> _Alıştırma Metni_:
──────────────────────────────
Sorumluluk sigortaları 6102 sayılı Türk Ticaret Kanunu’nun 1473. ve devamı maddelerinde ”Sigortacı sorumluluk sigortası ile, sözleşmede aksine hüküm yoksa, sigortalının sözleşmede öngörülen ve zarar daha sonra doğsa bile, sigorta süresi içinde gerçekleşen bir olaydan kaynaklanan sorumluluğu nedeniyle zarar görene, sigorta sözleşmesinde öngörülen miktara kadar tazminat öder.” şeklinde düzenlenmiştir. Sorumluluk sigortalarında sigorta şirketi tarafından zararı karşılanan kişi sigorta sözleşmesinin tarafı değildir. Sigorta ettiren kendisi ya da sorumluluğu altında bulunan kişiler tarafından üçüncü kişilere verilecek zararları sigorta şirketine ödediği prim karşılığında sigorta ettirmektedir. Sorumluluk sigortası, sigorta ettirenin üçüncü kişilere vereceği zararları teminat altına alırken hem üçüncü kişiyi hem de sigortalıyı koruma altına alan bir sigorta türüdür.
6102 sayılı Türk Ticaret Kanunu’nun 1473. ve 1486. maddelerinde yapılan düzenlemeye göre sorumluluk sigortalarını isteğe bağlı sigortalar ile zorunlu sigortalar olarak ikiye ayırmak gerekir.
──────────────────────────────
> _Sağlanan Bilgiler_:
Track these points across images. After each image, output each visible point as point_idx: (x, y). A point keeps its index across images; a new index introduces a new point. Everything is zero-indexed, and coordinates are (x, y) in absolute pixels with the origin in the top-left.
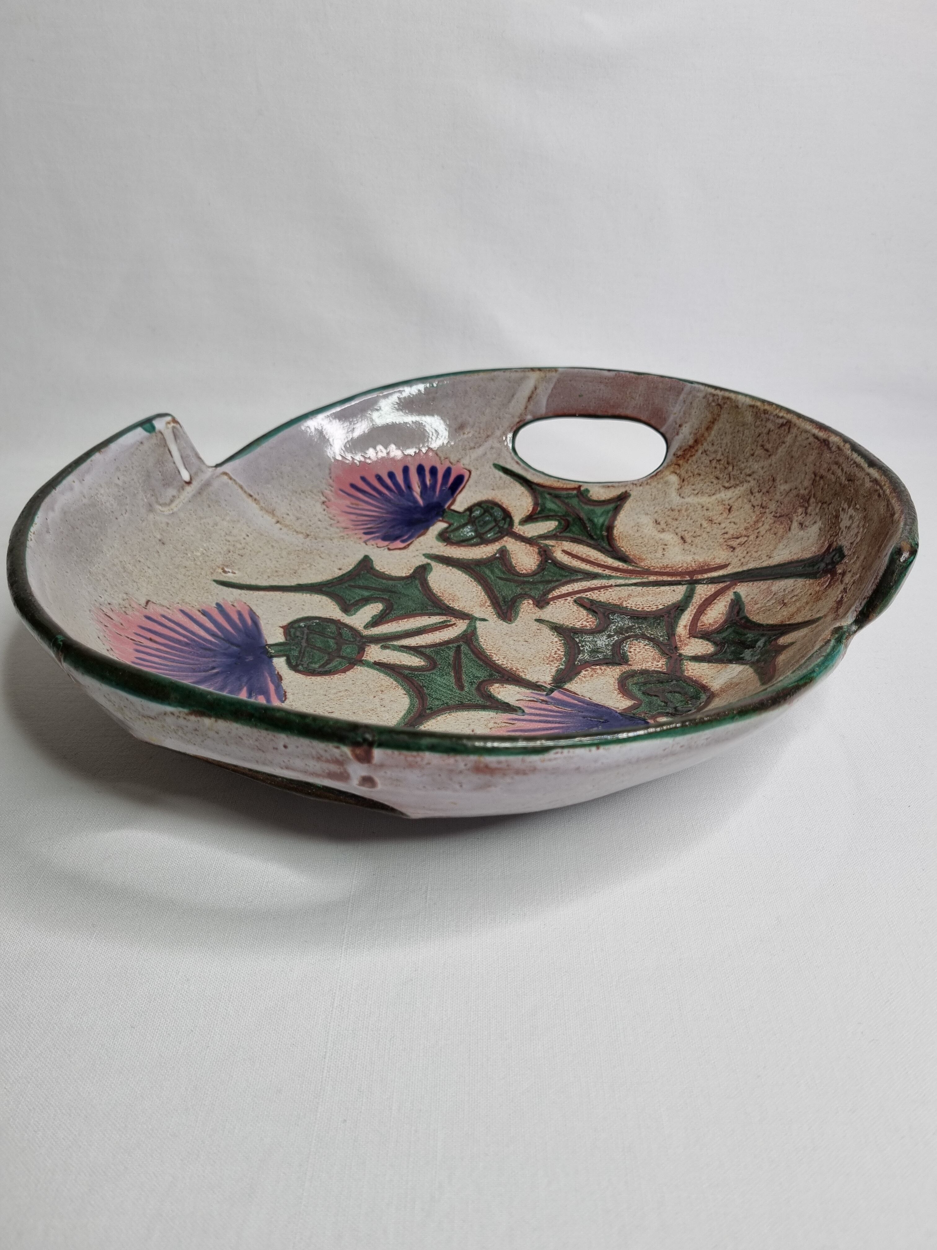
──────────────────────────────
Sorumluluk sigortaları hakkındaki metni, son cümlesinin ardından yazmaya devam ederek sürdürün.

> _Göreve Verilen Yanıt_:
Tehlike sorumluluklarında üçüncü kişilerin zararının karşılanması amacıyla bazı alanlarda kamu yararı ve zarar görenlerin korunması gerekçesi ile sorumluluk sigortası yaptırmak yasal zorunluluk haline getirilmiştir. 6102 sayılı Türk Ticaret Kanunu’nun da 1483 ve 1484. maddelerinde de zorunlu sorumluluk sigortalarında uygulanacak hükümler ayrıca düzenlenmiştir. Bu düzenlemelere göre zorunlu sigortalarda sigorta şirketinin zarar gören üçüncü kişiye karşı olan sorumluluğu kanundan doğan bir sorumluluktur. 5684 sayılı Sigortacılık Kanunu’nun 13. maddesi ile bazı hallerde Bakanlar Kurulu’na da zorunlu sigortalar ihdas etme yetkisi verilmiştir. Zorunlu sorumluluk sigortalarının kamu yararı taşıması ve yapılmasının yasa ile zorunlu kılınması nedeniyle zorunlu sigortalarda zarar görenlerin korunması amacıyla bazı düzenlemeler yapılmıştır.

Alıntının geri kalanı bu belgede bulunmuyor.